1967 Ben cire les chaussures des autres, regarde les passants ou s’assoit au milieu de la Promenade des Anglais et décline plusieurs pancartes : L’essentiel est de communiquer.
1970 Le 4 juin, Pierre Pinoncelli part à bicyclette depuis la Promenade des Anglais en direction de Pékin, bien décidé à « porter à Mao un message de paix de Martin Luther King. »
1971 Plusieurs actions de Ben, non enregistrées à l’époque, seront refaites pour les besoins du film Gaumont.
1975 À l’embouchure du Paillon, le dimanche 17 décembre, GARAGE 103 met le feu aux poudres avec la performance Feu d’artifice en plein jour.
1978 Élisabeth Morcellet réalise, sous l’objectif de Jacques Miège, la performance
Baie des Anges sur la plage des Ponchettes.
1980 Arman crée une série d’Accumulations de jetons du Palais de la Méditerranée. Claude Gilli installe son chevalet au milieu de la foule du mois d’août et réalise une peinture aux escargots devant un modèle en monokini (performance Sur le motif).
Noël Dolla, dans le cadre de son exposition personnelle à la GAC [Galerie d’Art Contemporain des Musées de Nice], propose une intervention éphémère intitulée Restructuration Spatiale n°5, constituée de trois cratères colorés de trente mètres de diamètre et de cinq mètres de profondeur s’étendant du rivage jusqu’à la digue.
1983 Invité à la GAC, Gilbert Della Noce laisse la galerie vide et met à l’eau son Radeau-Cheval.

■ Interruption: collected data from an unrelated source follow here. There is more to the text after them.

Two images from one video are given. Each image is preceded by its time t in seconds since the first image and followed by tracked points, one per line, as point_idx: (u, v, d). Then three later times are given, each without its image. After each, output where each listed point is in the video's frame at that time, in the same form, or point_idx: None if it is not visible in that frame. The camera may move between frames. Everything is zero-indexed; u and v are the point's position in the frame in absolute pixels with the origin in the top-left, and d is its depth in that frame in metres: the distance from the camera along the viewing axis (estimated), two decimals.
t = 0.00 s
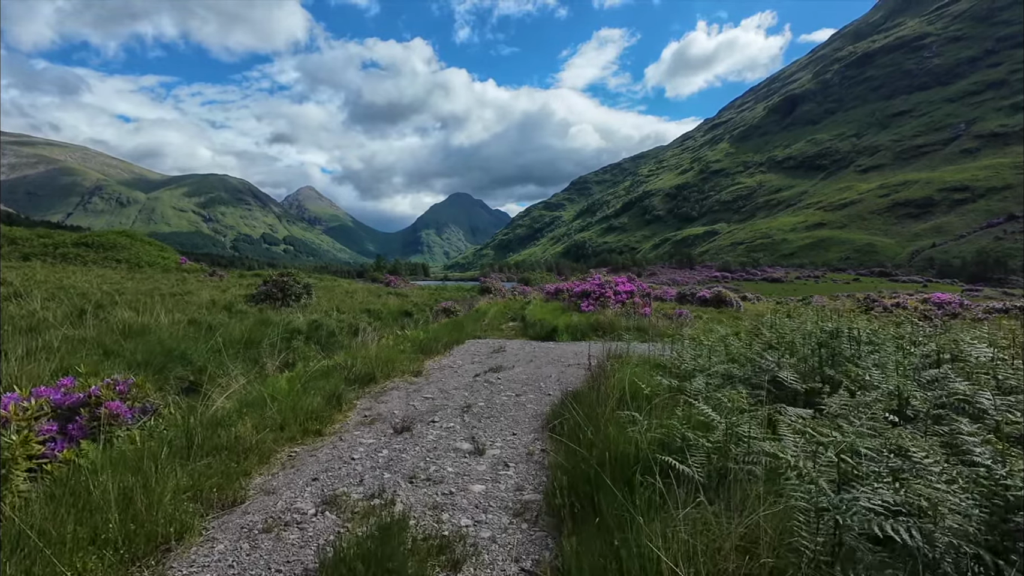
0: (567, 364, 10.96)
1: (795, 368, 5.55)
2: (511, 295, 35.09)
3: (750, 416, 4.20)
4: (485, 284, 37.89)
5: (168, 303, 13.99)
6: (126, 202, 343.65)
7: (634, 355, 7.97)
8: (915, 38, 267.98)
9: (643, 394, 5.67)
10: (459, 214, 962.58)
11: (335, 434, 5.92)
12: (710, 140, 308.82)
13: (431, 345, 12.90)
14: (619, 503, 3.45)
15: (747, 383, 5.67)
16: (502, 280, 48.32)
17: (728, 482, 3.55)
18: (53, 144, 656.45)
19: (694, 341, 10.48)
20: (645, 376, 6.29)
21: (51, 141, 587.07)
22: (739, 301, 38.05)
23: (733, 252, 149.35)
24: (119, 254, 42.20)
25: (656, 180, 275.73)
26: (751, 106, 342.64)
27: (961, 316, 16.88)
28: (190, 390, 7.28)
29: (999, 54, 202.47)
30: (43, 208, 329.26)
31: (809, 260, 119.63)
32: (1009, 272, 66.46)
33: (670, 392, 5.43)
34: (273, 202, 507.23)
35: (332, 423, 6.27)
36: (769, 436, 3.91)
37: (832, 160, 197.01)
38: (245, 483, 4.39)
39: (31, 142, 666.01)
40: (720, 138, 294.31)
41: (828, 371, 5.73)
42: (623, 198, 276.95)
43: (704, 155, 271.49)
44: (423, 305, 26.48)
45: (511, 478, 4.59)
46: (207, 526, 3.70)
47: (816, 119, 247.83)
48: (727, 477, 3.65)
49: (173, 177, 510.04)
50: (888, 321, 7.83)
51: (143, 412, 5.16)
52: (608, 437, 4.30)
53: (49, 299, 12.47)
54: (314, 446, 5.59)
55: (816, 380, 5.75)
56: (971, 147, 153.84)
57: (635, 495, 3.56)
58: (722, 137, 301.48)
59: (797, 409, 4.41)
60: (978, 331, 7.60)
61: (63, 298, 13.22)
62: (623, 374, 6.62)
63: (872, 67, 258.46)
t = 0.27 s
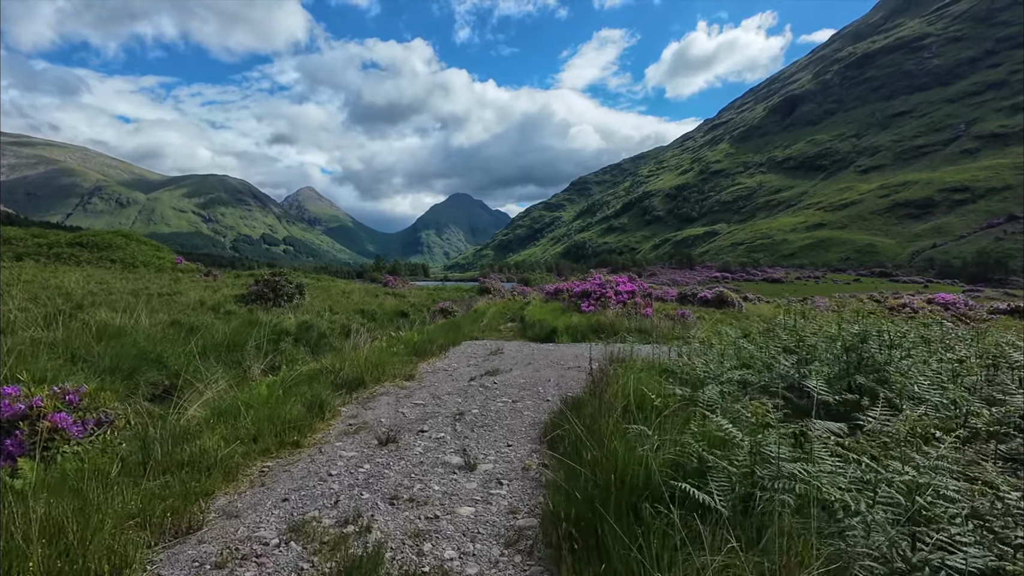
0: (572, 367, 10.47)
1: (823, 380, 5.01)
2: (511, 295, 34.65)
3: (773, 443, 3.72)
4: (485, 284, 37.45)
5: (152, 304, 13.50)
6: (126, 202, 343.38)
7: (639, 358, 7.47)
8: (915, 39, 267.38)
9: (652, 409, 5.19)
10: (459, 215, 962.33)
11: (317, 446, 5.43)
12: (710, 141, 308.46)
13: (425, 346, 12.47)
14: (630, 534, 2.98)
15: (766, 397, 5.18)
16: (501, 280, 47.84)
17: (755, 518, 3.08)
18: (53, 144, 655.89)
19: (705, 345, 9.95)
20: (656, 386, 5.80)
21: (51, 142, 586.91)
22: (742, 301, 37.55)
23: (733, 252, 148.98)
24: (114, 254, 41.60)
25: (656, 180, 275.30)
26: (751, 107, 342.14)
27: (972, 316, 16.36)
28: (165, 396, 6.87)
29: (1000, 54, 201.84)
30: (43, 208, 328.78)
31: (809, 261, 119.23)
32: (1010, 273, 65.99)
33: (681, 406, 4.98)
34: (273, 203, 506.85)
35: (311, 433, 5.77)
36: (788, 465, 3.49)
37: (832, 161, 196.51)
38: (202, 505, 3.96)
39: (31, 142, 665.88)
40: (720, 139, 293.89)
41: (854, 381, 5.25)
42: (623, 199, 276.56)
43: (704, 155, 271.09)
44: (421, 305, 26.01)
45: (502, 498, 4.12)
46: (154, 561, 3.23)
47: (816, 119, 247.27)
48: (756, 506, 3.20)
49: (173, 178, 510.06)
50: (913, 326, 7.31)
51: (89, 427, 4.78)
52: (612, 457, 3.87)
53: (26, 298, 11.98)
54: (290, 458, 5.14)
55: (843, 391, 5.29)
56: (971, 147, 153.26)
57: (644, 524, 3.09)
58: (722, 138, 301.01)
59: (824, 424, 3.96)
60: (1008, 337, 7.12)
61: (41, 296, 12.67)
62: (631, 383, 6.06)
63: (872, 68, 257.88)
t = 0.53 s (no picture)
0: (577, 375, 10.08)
1: (857, 397, 4.66)
2: (511, 295, 34.32)
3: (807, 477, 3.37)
4: (485, 284, 37.15)
5: (141, 308, 13.09)
6: (127, 202, 343.25)
7: (650, 368, 7.05)
8: (915, 39, 267.02)
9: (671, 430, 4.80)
10: (460, 215, 962.24)
11: (304, 464, 5.03)
12: (711, 141, 308.25)
13: (424, 350, 12.08)
14: None
15: (793, 416, 4.78)
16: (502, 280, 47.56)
17: (800, 565, 2.74)
18: (53, 144, 655.55)
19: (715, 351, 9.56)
20: (671, 400, 5.43)
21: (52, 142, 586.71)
22: (744, 302, 37.24)
23: (734, 252, 148.69)
24: (111, 254, 41.20)
25: (656, 180, 275.04)
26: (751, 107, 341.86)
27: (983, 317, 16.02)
28: (148, 407, 6.49)
29: (1000, 54, 201.42)
30: (43, 209, 328.50)
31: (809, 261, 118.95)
32: (1011, 273, 65.69)
33: (701, 425, 4.61)
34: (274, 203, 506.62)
35: (301, 449, 5.38)
36: (827, 507, 3.12)
37: (833, 161, 196.07)
38: (170, 539, 3.56)
39: (32, 143, 665.79)
40: (720, 139, 293.64)
41: (888, 399, 4.87)
42: (624, 199, 276.26)
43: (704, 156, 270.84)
44: (421, 307, 25.63)
45: (504, 528, 3.74)
46: None
47: (817, 119, 246.95)
48: (799, 554, 2.84)
49: (173, 178, 510.53)
50: (940, 333, 6.91)
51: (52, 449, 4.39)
52: (629, 488, 3.49)
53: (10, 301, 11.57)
54: (274, 480, 4.75)
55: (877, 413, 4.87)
56: (972, 147, 152.84)
57: None
58: (722, 138, 300.60)
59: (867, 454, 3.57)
60: None
61: (27, 298, 12.27)
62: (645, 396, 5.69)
63: (872, 68, 257.55)
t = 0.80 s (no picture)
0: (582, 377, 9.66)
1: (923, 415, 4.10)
2: (512, 296, 34.00)
3: (861, 501, 2.94)
4: (486, 285, 36.75)
5: (128, 307, 12.60)
6: (128, 203, 343.84)
7: (664, 374, 6.58)
8: (916, 39, 266.43)
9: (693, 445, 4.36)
10: (460, 215, 962.58)
11: (288, 477, 4.58)
12: (711, 141, 307.76)
13: (424, 350, 11.65)
14: None
15: (829, 428, 4.34)
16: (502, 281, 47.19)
17: None
18: (55, 146, 656.65)
19: (728, 352, 9.12)
20: (693, 408, 4.96)
21: (53, 144, 587.03)
22: (747, 303, 36.90)
23: (734, 252, 148.30)
24: (108, 254, 40.73)
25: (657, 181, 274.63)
26: (752, 108, 341.46)
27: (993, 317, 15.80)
28: (124, 411, 6.08)
29: (1001, 55, 201.02)
30: (45, 209, 328.42)
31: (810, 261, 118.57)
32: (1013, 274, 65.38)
33: (728, 437, 4.17)
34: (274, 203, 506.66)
35: (284, 460, 4.92)
36: (886, 541, 2.69)
37: (833, 161, 195.69)
38: (127, 569, 3.14)
39: (34, 144, 666.40)
40: (720, 139, 293.16)
41: (954, 412, 4.31)
42: (624, 199, 275.99)
43: (705, 156, 270.55)
44: (421, 307, 25.16)
45: (511, 553, 3.31)
46: None
47: (817, 120, 246.61)
48: None
49: (174, 179, 510.83)
50: (980, 336, 6.40)
51: (4, 462, 3.93)
52: (663, 526, 3.05)
53: None
54: (250, 495, 4.21)
55: (920, 424, 4.42)
56: (973, 147, 152.36)
57: None
58: (722, 138, 300.27)
59: (925, 475, 3.13)
60: None
61: (8, 297, 11.79)
62: (660, 402, 5.26)
63: (873, 68, 257.16)
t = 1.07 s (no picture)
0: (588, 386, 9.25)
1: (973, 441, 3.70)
2: (513, 297, 33.62)
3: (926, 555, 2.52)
4: (486, 286, 36.37)
5: (117, 311, 12.21)
6: (129, 204, 343.66)
7: (678, 384, 6.17)
8: (917, 40, 265.81)
9: (713, 472, 3.98)
10: (461, 216, 962.11)
11: (268, 503, 4.18)
12: (712, 142, 307.26)
13: (423, 356, 11.26)
14: None
15: (863, 453, 3.95)
16: (503, 282, 46.83)
17: None
18: (56, 147, 657.20)
19: (741, 360, 8.70)
20: (710, 428, 4.57)
21: (54, 145, 587.33)
22: (751, 305, 36.44)
23: (735, 253, 147.75)
24: (106, 254, 40.42)
25: (658, 181, 274.33)
26: (753, 109, 340.99)
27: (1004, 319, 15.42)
28: (100, 426, 5.73)
29: (1003, 55, 200.57)
30: (46, 210, 328.29)
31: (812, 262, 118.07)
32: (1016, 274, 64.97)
33: (753, 463, 3.81)
34: (275, 204, 506.42)
35: (266, 483, 4.53)
36: None
37: (835, 162, 195.23)
38: None
39: (35, 145, 666.70)
40: (721, 139, 292.66)
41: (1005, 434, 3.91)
42: (625, 200, 275.42)
43: (706, 157, 270.23)
44: (420, 309, 24.76)
45: None
46: None
47: (819, 120, 246.07)
48: None
49: (176, 180, 511.73)
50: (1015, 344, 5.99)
51: None
52: None
53: None
54: (226, 526, 3.85)
55: (966, 446, 4.02)
56: (975, 148, 151.83)
57: None
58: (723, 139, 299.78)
59: (989, 514, 2.75)
60: None
61: None
62: (675, 420, 4.86)
63: (874, 69, 256.72)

Toujours dans le cadre des expositions de la GAC, Ben propose de dormir autrement et se fait transporter par une grue au-dessus de la Promenade.

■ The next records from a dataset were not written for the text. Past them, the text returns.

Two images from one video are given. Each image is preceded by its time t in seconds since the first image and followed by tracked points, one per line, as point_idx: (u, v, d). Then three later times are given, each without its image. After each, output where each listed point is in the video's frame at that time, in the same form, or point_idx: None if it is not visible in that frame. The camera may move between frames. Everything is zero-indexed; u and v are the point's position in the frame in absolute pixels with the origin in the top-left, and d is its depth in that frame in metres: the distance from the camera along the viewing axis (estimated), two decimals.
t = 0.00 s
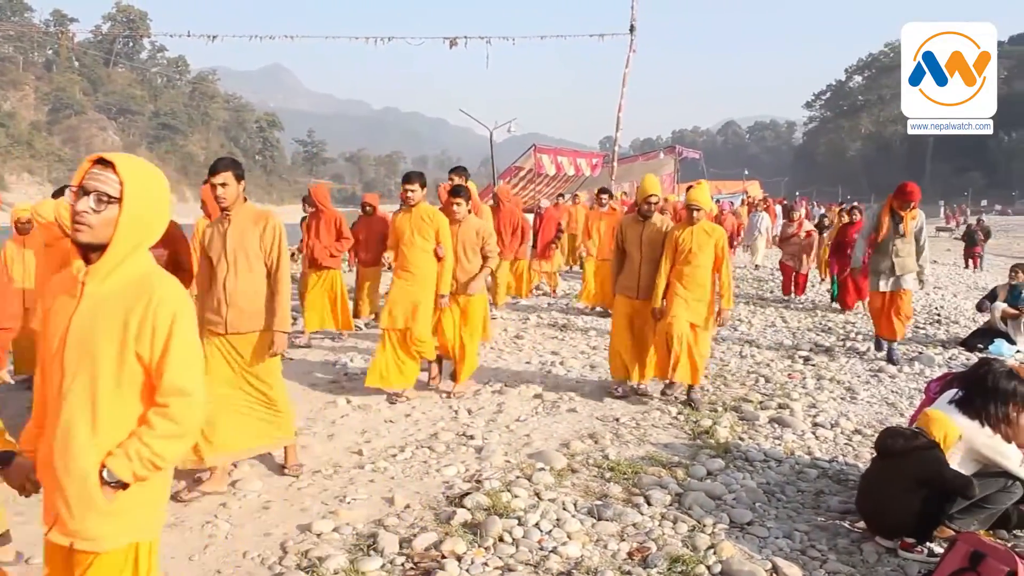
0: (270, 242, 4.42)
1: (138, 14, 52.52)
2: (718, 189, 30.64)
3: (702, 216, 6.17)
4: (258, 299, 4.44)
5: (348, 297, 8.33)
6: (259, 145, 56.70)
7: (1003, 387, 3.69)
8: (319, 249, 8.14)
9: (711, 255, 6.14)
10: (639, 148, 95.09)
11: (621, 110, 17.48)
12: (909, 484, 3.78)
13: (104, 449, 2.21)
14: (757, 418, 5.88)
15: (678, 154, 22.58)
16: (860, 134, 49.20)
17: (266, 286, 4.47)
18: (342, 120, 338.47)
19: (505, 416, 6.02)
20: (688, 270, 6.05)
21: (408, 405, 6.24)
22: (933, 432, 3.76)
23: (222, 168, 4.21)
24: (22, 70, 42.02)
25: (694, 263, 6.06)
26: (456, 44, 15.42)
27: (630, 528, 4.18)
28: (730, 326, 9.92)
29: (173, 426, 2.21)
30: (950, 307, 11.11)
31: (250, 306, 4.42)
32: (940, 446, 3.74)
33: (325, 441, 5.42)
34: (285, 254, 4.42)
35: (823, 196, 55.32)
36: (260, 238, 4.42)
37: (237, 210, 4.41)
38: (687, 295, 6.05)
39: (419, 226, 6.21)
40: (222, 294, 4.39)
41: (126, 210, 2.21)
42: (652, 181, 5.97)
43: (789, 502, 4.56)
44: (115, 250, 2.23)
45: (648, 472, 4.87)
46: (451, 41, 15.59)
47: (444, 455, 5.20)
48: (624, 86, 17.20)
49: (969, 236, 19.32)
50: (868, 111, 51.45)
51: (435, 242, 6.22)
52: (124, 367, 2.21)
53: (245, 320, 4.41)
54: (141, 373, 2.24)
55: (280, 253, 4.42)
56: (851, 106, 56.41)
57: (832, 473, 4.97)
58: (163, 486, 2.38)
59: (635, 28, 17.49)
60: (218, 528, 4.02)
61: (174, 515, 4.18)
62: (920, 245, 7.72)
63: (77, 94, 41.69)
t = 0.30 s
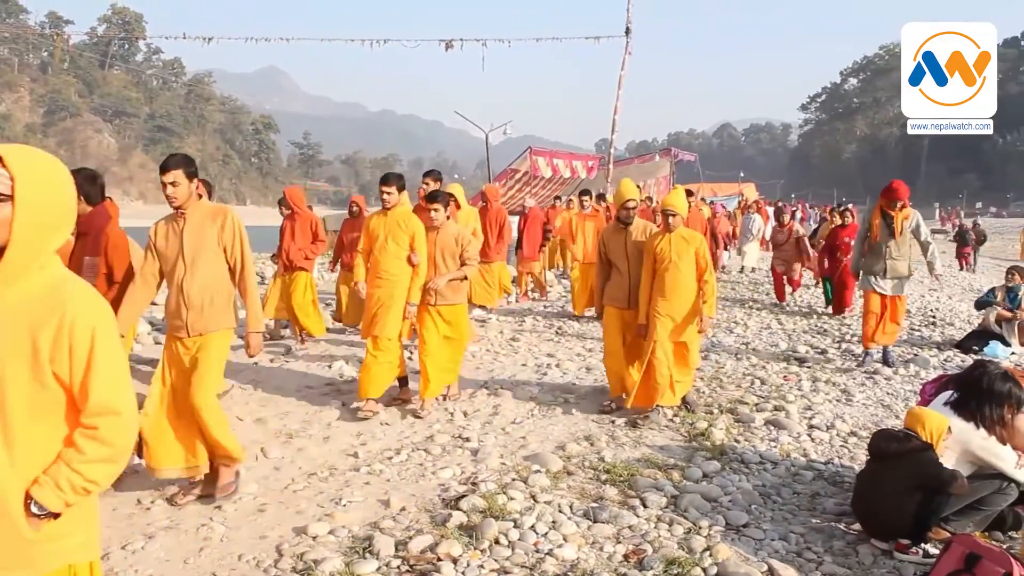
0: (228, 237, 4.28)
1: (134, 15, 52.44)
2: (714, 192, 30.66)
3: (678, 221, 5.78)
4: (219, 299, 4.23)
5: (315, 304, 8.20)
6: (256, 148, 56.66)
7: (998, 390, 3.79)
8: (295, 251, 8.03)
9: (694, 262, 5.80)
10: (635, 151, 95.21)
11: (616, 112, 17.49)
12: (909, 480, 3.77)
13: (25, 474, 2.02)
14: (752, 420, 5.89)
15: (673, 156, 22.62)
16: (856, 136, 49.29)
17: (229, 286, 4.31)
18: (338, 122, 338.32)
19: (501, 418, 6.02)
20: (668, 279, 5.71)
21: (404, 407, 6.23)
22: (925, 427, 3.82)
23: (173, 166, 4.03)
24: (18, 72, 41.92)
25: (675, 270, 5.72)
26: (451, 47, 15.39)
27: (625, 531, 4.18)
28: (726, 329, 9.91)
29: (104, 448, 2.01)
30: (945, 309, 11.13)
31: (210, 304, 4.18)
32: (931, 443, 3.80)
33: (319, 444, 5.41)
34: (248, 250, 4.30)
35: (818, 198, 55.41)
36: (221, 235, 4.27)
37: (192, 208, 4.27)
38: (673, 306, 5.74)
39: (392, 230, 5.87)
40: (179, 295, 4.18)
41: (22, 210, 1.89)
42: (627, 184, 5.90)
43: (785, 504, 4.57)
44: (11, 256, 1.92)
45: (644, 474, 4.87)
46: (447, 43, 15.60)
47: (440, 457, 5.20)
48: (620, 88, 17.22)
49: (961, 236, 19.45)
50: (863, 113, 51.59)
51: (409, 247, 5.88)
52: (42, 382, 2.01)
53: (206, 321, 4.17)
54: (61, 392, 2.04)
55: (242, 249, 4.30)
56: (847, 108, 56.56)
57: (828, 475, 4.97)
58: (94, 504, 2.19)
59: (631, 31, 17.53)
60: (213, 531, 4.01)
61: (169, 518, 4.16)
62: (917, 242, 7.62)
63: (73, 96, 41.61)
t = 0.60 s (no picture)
0: (200, 251, 4.09)
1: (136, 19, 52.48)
2: (716, 194, 30.65)
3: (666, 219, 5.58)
4: (185, 313, 4.06)
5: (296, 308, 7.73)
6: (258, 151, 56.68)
7: (1001, 391, 3.78)
8: (277, 257, 7.45)
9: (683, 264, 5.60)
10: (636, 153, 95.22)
11: (618, 114, 17.49)
12: (924, 477, 3.76)
13: None
14: (755, 421, 5.88)
15: (675, 158, 22.60)
16: (858, 137, 49.26)
17: (198, 301, 4.12)
18: (339, 125, 338.49)
19: (503, 420, 6.02)
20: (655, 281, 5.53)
21: (406, 411, 6.23)
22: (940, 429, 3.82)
23: (146, 173, 3.94)
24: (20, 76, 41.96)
25: (661, 270, 5.54)
26: (452, 49, 15.36)
27: (629, 533, 4.17)
28: (728, 331, 9.90)
29: None
30: (947, 310, 11.12)
31: (174, 321, 4.01)
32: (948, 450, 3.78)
33: (323, 447, 5.41)
34: (217, 266, 4.09)
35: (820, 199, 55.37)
36: (194, 248, 4.10)
37: (166, 218, 4.10)
38: (660, 307, 5.53)
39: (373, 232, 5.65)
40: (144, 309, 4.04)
41: None
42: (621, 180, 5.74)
43: (788, 506, 4.56)
44: None
45: (647, 476, 4.87)
46: (450, 45, 15.62)
47: (443, 460, 5.20)
48: (622, 89, 17.23)
49: (962, 237, 19.46)
50: (865, 115, 51.59)
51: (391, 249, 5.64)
52: None
53: (172, 337, 4.01)
54: None
55: (211, 263, 4.08)
56: (848, 109, 56.57)
57: (831, 477, 4.96)
58: None
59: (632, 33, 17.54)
60: (216, 534, 4.01)
61: (173, 521, 4.16)
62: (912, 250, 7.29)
63: (75, 100, 41.65)
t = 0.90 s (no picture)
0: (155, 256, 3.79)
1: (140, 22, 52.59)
2: (720, 196, 30.64)
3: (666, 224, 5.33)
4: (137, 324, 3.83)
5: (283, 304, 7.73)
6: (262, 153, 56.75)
7: (1007, 394, 3.87)
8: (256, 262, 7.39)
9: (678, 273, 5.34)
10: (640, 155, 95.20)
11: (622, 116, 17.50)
12: (943, 434, 3.80)
13: None
14: (759, 424, 5.88)
15: (679, 161, 22.60)
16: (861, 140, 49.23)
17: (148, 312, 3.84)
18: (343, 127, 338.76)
19: (507, 424, 6.02)
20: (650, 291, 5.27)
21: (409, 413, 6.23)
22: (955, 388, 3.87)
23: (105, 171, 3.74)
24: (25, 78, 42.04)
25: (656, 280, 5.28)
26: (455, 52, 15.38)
27: (632, 536, 4.17)
28: (732, 333, 9.90)
29: None
30: (951, 313, 11.10)
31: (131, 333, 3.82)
32: (960, 407, 3.81)
33: (327, 450, 5.41)
34: (167, 269, 3.76)
35: (824, 201, 55.30)
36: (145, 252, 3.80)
37: (128, 219, 3.84)
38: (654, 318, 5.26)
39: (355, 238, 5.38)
40: (103, 316, 3.85)
41: None
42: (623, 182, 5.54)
43: (793, 509, 4.55)
44: None
45: (650, 479, 4.87)
46: (453, 48, 15.64)
47: (447, 462, 5.20)
48: (625, 92, 17.24)
49: (965, 238, 19.47)
50: (868, 117, 51.56)
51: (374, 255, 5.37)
52: None
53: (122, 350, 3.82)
54: None
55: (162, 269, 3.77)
56: (852, 111, 56.54)
57: (836, 480, 4.96)
58: None
59: (635, 35, 17.55)
60: (220, 536, 4.02)
61: (176, 523, 4.17)
62: (910, 253, 7.17)
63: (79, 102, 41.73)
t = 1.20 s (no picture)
0: (119, 258, 3.68)
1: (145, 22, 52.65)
2: (724, 198, 30.61)
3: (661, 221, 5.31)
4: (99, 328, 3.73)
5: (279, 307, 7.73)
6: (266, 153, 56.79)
7: (1012, 397, 3.80)
8: (250, 262, 7.37)
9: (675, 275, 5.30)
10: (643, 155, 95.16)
11: (626, 117, 17.50)
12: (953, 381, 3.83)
13: None
14: (763, 426, 5.88)
15: (683, 162, 22.58)
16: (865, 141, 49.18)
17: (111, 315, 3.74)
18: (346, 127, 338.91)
19: (511, 425, 6.02)
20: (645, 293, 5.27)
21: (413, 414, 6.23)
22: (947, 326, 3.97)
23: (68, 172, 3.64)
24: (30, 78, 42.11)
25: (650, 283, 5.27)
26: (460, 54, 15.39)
27: (636, 537, 4.17)
28: (735, 335, 9.90)
29: None
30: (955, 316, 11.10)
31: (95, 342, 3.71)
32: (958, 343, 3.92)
33: (330, 451, 5.42)
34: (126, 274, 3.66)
35: (827, 203, 55.23)
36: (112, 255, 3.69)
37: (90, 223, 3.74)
38: (650, 321, 5.26)
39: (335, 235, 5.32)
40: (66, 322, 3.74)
41: None
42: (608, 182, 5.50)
43: (797, 511, 4.55)
44: None
45: (654, 480, 4.87)
46: (458, 49, 15.64)
47: (451, 463, 5.21)
48: (629, 93, 17.24)
49: (970, 241, 19.44)
50: (872, 118, 51.49)
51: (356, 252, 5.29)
52: None
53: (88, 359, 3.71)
54: None
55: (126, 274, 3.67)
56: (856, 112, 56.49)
57: (839, 482, 4.96)
58: None
59: (640, 37, 17.55)
60: (224, 536, 4.03)
61: (181, 523, 4.18)
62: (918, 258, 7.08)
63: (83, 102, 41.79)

1994 Philippe Perrin met en place le simulacre d’une campagne électorale intitulée « Blanc comme neige » prenant pour décor « La Baie des Requins ».
1996 Jean Mas appose sans autorisation des panneaux « À vendre » sur la Prom’.
2002 David Ancelin réalise Titanic qui inaugure une série de sculptures en écho au bord de mer.
2004 Arman réalise, de manière pérenne, une accumulation de chaises bleues sur une des façades intérieures du MAMAC : Camin dei Inglese.
Baptiste César installe un caisson lumineux « Disparaître ici » au bout de la jetée abandonnée de Lido plage qui restera éclairé durant une semaine. Stéphanie Marin conçoit ses premiers coussins-galets Livingstones.
2006 Cédric Teisseire réalise les Contre-propositions sur le paysage. Baptiste César fabrique l’installation La Jetée, réplique à ½ du Jetée Promenade, qui servira d’élément scénographique à la présentation de deux de ces vidéos.
2008 Thierry Lagalla peint Épinal. David Ancelin débute la série « Smog » constituée de plaques d’aluminium polies sur lesquelles apparaissent des motifs extraits de ses balades en bord de mer.
2009 Jean Mas promène des mots, capture l’ombre des passants et fait du stop avec le patron de la lettre P.
Le 1er juillet au soir, sous la pluie, Virginie Le Touze réalise au Castel Plage une performance constituée d’un chant a cappella improvisé à partir de l’onomatopée « Ouba Ouba ».
2013 Dans le cadre de l’événement « Nice 2013. Un été pour Matisse », Rémi Voche réalise le vendredi 28 juin à 20h30 la performance Matisse, es-tu là ? Céline Fantino réalise Futures notes (Future War). La vidéo sera présentée à la galerie de la Marine de Nice dans l’exposition des diplômés de la Villa Arson.
2014 Stéphane Steiner réalise la photographie Henri. Baptiste César présente des gravures sur galets Les Messages échoués ainsi qu’une réplique 1/3 en bois du ponton Neptune Plage dans l’exposition Fausses vacances à la galerie le 22 à Nice.
David Ancelin met au point la série « Marble Sea », impressions des vagues sur miroir gratté.
2015 Stéphanie Marin présente la collection « Les Angles », évoquant le clapotis des vagues.